We also discuss where a number is on the hundreds chart using the words “before, after, and in between.”

We play a game to see which numbers are odd and which are even by seeing that even numbers have no leftovers when they are put in two groups and odd numbers do.

Activities for Chapter 7

1.   Grouping and Counting a Set to 100

Materials: Hundred chart (see math tools for home use) and 100 counters (beans or Cheerios)

Procedure:

1.   Put out the 100 beans and ask: “How many beans are there altogether?” Guide the child to see that it would take a long time to count all the beans one at a time.

2.   Ask the child if there is an easier way to count. Suggest counting by 10s or 5s if the child does not say this.

3.   Have the child explain the way that he grouped the beans.
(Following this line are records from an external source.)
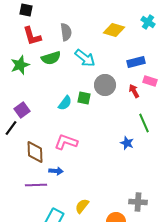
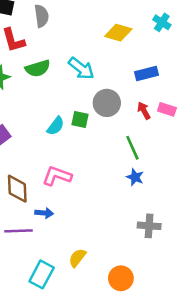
gray semicircle: (66, 32) -> (42, 16), moved
pink rectangle: (150, 81) -> (167, 109), moved
green line: (144, 123) -> (132, 148), moved
gray cross: (138, 202) -> (149, 226), moved

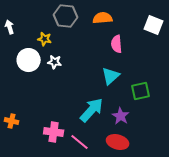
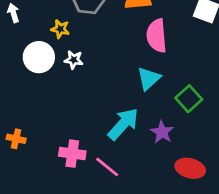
pink semicircle: (117, 44) -> (157, 36), size x1.4
green square: (141, 91) -> (189, 99), turned -30
red ellipse: (118, 142) -> (190, 168), moved

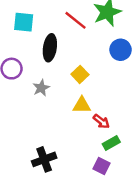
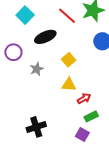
cyan square: (24, 22) -> (25, 15), turned 36
black ellipse: (50, 48) -> (45, 37), turned 55
red arrow: (101, 121) -> (84, 98), turned -72

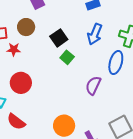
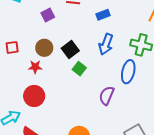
brown circle: (26, 27) -> (44, 48), moved
red star: (14, 49) -> (35, 67), moved

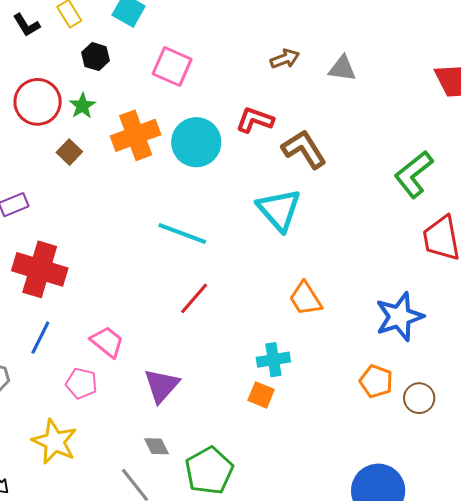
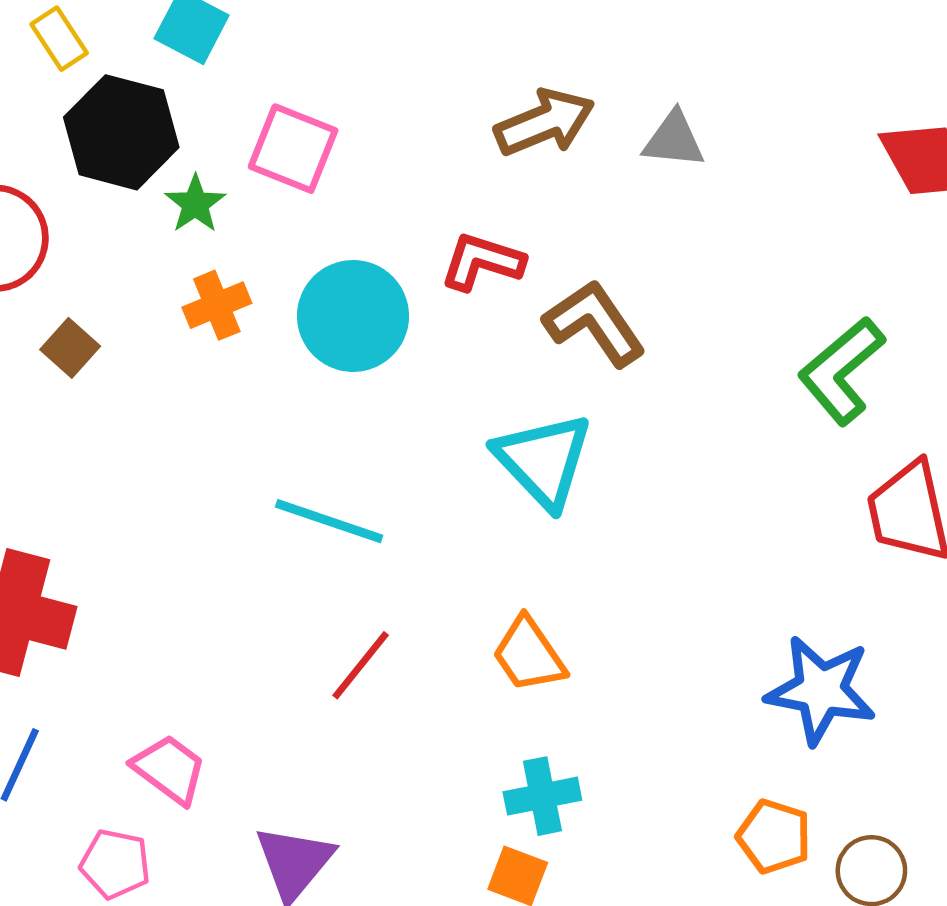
black hexagon: (96, 57) -> (121, 132), size x1.8
brown arrow: (285, 59) -> (545, 122), size x1.5
green star: (82, 106) -> (195, 204), moved
orange cross: (136, 135) -> (217, 305), size x0.6
orange trapezoid: (305, 299) -> (529, 655), moved
blue star: (399, 317) -> (821, 690), turned 30

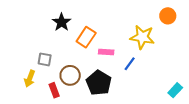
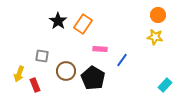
orange rectangle: (86, 37) -> (83, 24), moved
yellow star: (142, 37) -> (155, 37), moved, size x0.7
yellow arrow: (30, 79) -> (19, 74), moved
red rectangle: (54, 90) -> (35, 85), moved

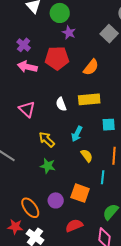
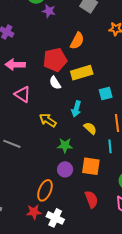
red pentagon: (57, 58) -> (55, 60), moved
pink arrow: (27, 67) -> (15, 65), moved
green star: (48, 166) -> (65, 145), moved
purple circle: (56, 200) -> (65, 169), moved
orange ellipse: (30, 208) -> (45, 190), turned 70
red semicircle: (74, 226) -> (91, 199), turned 102

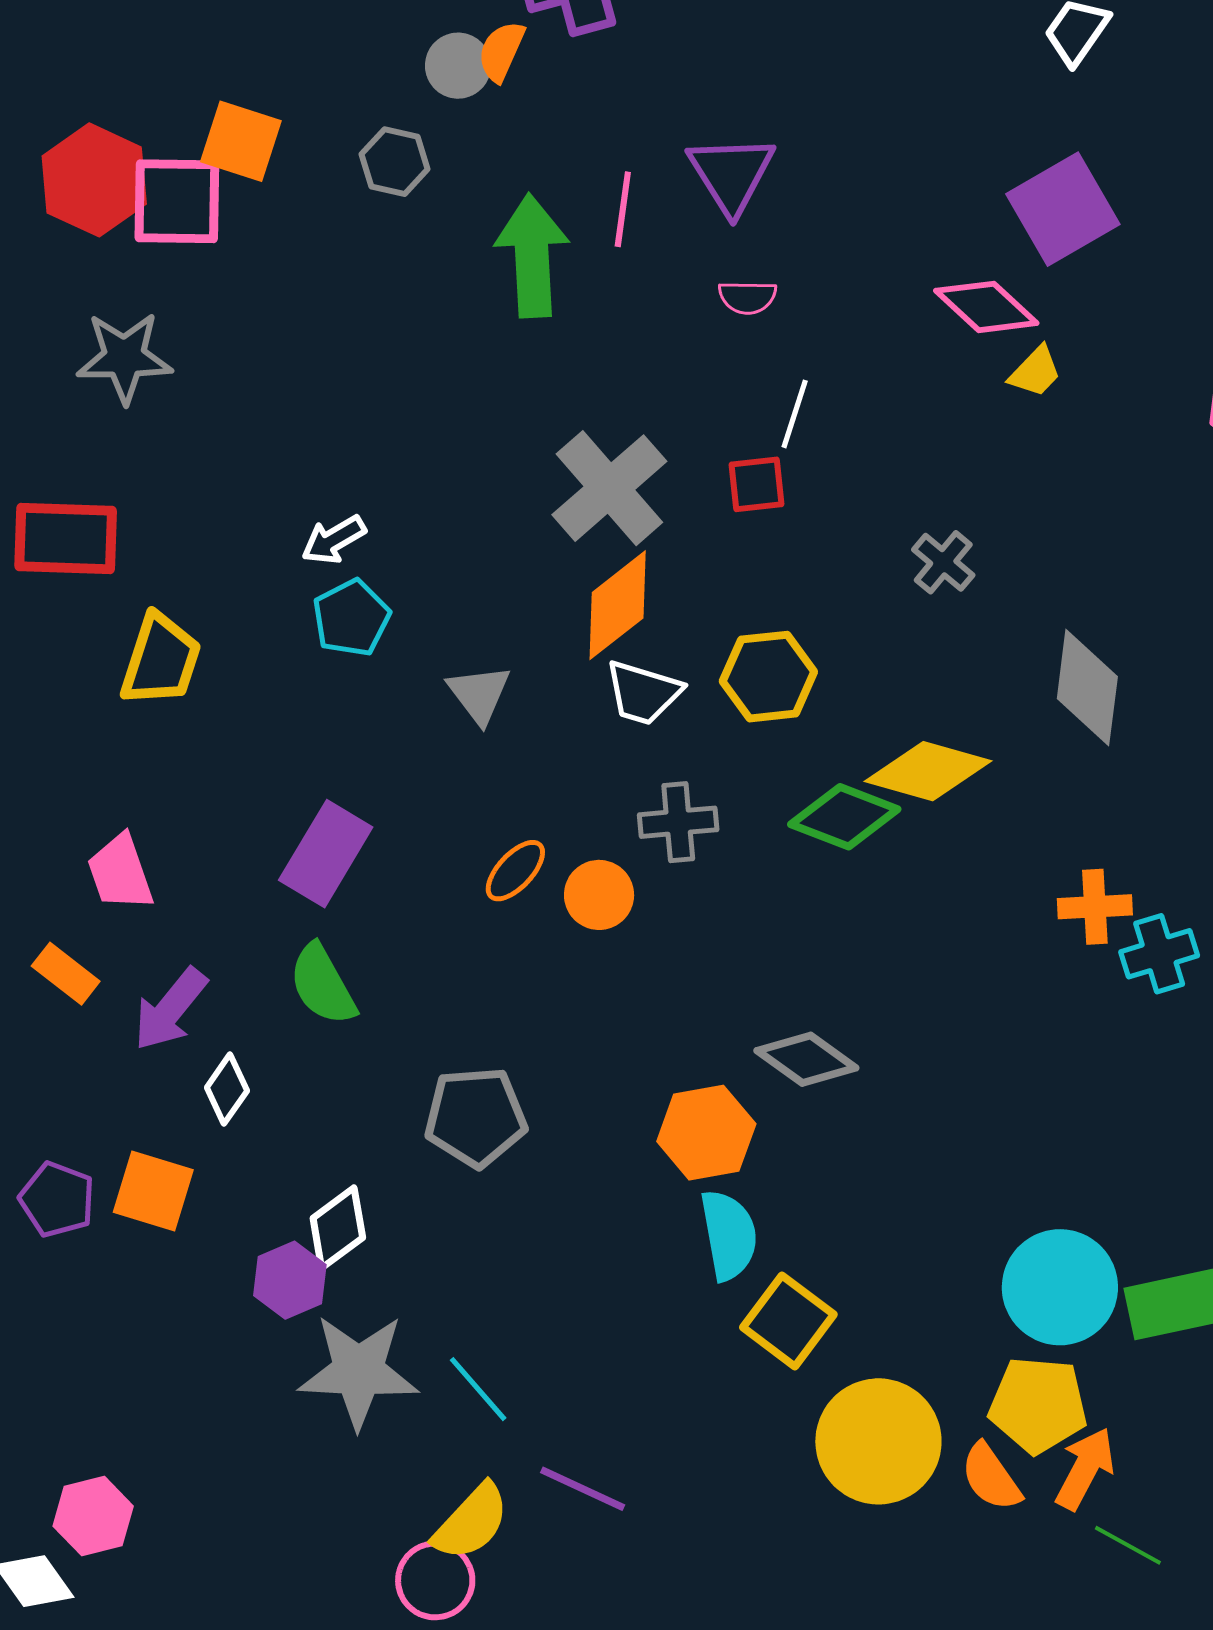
Once the child has grouped the beans one way then challenge him to count the beans another way.

2. Ordering Numbers to 100

Materials: Hundred chart; 100 Post-its, large chart paper

Procedure:

1.   Have the child write the numbers 1 to 100 on Post-its, one number per note.

2. Mix up the notes so that the numbers are not in order.

3.   Ask the child to out the numbers in order on the chart paper. This could be a game where the child outs one and then the grown-up puts another.

4. After all of the numbers are placed on the chart, discuss with the child how and where the numbers are the same and where they are different. Notice any patterns.

5. As an extra activity, color-code the numbers to reflect patterns. Ask the student what number comes before, after, or in-between another number.